Recently, in an effort to "bridge the gap" between physicians and MBAs, a new article in Becker's Hospital Review by Todd Kislak discussed differences in the thinking and values among business trained health care managers and physicians. The author, an MBA, listed nine issues on which MDs and MBAs have different views. I have summarized below what appear to me to be the main points, somewhat reorganized from how he did it. Whether he meant to or not, Mr Kislak showed why physicians may have reason not to trust their new generic managers.
1. Making Widgets vs Treating Patients Mr Kislak wrote that MBAs see health care in terms of orderly, uniform and standardized processes, while physicians see it in terms of the complexity and variability of patients, the ambiguity of diagnosis, and the unpredictability of outcomes.
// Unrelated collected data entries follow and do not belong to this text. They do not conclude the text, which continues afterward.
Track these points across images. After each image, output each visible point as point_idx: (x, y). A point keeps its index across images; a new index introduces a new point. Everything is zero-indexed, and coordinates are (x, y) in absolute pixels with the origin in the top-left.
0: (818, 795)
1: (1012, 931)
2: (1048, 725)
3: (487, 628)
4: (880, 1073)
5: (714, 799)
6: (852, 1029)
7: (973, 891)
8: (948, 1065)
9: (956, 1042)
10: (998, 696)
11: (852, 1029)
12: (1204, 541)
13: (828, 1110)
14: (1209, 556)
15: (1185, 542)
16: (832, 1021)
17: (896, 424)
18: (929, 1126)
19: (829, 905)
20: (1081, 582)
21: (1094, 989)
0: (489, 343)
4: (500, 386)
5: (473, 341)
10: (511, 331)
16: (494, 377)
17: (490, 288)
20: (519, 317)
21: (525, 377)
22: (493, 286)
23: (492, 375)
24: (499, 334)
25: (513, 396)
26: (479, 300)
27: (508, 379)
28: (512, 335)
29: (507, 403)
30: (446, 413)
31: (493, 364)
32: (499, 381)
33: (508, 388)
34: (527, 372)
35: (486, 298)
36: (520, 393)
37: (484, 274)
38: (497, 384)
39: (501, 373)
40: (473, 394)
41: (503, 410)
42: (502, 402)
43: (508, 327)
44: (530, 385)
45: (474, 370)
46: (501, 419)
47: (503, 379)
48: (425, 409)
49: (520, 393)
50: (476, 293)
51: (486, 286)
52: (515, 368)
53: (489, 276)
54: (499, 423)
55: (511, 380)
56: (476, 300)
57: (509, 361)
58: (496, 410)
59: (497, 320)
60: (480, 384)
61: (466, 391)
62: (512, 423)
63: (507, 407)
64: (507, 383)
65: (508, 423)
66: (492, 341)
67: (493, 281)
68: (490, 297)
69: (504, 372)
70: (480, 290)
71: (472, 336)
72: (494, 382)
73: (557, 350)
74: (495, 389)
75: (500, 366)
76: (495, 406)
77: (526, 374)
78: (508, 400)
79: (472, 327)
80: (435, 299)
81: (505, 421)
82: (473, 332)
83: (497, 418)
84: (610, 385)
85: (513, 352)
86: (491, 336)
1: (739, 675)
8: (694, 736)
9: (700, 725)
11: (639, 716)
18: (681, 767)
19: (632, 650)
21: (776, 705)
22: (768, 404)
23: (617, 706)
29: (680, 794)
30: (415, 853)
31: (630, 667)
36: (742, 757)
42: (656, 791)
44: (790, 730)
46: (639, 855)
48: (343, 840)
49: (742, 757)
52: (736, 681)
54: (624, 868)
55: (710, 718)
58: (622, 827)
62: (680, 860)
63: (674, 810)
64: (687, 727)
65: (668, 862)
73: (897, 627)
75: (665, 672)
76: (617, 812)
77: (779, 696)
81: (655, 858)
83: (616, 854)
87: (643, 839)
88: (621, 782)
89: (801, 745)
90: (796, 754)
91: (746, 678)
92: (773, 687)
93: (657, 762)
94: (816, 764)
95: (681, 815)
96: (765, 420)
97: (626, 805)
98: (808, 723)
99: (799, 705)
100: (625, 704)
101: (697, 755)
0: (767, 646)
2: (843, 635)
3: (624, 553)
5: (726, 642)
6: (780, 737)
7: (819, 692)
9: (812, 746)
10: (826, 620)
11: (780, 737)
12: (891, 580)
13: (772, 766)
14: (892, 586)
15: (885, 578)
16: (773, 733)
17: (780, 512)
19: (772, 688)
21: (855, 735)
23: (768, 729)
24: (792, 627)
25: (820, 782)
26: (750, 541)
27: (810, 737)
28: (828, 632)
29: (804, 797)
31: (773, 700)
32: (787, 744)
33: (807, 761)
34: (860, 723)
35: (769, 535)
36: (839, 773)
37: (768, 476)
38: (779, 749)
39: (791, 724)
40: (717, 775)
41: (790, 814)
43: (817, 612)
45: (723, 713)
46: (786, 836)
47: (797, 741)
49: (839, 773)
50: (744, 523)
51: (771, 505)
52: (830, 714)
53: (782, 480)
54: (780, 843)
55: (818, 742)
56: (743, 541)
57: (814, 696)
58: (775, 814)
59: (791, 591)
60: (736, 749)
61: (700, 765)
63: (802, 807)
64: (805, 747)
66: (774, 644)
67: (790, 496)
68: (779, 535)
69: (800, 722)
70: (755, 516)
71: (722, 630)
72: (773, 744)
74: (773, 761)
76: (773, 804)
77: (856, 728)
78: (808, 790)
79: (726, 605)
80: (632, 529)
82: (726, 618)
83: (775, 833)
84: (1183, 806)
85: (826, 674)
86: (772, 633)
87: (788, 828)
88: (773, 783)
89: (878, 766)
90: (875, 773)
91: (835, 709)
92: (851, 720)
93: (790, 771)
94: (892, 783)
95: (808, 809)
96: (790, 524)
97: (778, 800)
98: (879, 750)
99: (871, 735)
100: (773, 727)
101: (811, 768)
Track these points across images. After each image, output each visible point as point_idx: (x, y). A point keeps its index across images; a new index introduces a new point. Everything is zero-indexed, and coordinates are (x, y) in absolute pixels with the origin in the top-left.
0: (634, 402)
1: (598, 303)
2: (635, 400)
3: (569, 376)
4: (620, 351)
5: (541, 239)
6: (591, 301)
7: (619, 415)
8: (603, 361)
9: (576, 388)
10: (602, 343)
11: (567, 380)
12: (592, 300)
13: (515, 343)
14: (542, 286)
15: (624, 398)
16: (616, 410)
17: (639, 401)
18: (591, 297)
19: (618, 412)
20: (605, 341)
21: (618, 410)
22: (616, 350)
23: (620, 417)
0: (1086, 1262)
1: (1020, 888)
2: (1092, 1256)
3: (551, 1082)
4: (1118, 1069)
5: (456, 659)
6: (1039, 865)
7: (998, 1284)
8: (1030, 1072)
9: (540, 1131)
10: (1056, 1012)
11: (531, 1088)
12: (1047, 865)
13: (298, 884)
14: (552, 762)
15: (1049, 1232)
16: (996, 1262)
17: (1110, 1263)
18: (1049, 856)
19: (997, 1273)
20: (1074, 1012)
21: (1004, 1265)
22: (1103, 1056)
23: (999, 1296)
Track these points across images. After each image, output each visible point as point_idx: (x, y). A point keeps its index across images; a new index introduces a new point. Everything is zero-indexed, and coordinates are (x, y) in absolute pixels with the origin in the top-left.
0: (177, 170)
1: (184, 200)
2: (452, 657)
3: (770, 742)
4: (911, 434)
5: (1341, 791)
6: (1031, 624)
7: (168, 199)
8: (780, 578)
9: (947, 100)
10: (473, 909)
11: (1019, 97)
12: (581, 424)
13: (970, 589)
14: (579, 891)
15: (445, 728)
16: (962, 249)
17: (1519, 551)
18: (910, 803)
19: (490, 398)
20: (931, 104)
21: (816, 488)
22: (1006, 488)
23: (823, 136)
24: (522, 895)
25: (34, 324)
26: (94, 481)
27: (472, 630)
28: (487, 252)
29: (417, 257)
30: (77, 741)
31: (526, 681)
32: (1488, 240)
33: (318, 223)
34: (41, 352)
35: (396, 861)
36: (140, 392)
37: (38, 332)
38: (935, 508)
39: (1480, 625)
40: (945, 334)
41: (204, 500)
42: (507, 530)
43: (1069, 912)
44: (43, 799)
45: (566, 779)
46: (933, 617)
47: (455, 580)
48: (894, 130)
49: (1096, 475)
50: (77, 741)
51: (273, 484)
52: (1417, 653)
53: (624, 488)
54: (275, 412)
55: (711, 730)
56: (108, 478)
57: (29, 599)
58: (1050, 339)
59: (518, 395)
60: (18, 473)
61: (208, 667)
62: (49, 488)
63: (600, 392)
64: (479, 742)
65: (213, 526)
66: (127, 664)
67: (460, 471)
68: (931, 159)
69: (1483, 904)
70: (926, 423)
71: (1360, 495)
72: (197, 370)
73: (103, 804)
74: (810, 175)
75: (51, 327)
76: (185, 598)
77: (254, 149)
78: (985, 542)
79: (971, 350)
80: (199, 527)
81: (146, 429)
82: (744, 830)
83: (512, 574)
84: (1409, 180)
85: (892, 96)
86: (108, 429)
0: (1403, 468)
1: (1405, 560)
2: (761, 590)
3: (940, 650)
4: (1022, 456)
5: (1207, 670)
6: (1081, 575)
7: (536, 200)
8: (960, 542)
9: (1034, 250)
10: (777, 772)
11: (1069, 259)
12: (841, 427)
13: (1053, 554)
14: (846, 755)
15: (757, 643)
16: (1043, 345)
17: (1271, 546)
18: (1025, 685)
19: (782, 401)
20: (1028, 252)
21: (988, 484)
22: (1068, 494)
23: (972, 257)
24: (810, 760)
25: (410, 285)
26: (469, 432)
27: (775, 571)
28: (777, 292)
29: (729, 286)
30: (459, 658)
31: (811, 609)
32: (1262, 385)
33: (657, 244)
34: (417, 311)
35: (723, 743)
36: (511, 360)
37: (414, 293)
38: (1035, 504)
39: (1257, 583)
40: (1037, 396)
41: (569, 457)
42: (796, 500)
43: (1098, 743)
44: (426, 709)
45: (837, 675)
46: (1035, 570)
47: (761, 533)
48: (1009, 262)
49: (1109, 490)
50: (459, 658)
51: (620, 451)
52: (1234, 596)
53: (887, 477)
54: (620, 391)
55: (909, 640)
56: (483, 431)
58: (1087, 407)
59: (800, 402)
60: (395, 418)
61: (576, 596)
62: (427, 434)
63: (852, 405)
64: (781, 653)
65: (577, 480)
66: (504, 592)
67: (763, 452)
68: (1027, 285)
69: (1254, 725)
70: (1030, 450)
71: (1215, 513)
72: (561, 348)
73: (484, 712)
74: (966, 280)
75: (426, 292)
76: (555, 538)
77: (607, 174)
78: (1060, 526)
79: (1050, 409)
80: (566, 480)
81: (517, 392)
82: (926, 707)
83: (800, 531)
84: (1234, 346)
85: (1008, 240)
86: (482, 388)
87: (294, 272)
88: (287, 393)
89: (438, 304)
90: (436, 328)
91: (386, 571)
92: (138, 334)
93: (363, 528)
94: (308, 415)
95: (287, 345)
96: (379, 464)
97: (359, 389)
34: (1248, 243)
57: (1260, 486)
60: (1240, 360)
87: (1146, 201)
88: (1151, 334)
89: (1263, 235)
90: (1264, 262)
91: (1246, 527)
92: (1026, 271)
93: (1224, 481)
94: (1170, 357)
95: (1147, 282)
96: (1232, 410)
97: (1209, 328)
2. Scalability. As a rule, MBAs tend to seek solutions to problems in a way that they perceive to be scalable and replicable, trained in the belief that the capacity to perform repetitively and consistently leads to better efficiency and quality. One-off situations are by definition outliers, and as such their importance tends to be downplayed.
winter is coming
(11,785 posts)MDs are about solving the current crisis, but also thinking of long-term outcomes.
Ex Lurker
(3,896 posts)It's an overrated degree. I didn't learn anything I didn't already know from undergrad or couldn't have picked up on the job. It was a waste of my time, but my employer paid for it, so at least it didn't cost me anything out of pocket.
eridani
(51,907 posts)Like MSWs and education masters. I imagine programs vary a lot in how helpful they actually are.
Donald Ian Rankin
(13,598 posts)A major goal in UK hospital care is to make as much as possible of it standardised, algorithmic and process-driven, not to cut costs or make life easier for doctors, but *because you get better results that way*.
If you see symptom X, you perform test Y; depending on what results come back you sent the patient home or prescribe treatment Z; and that way fewer people slip through the cracks.
The "House" picture of individual diagnostic genius saving lives is appealing, but not accurate.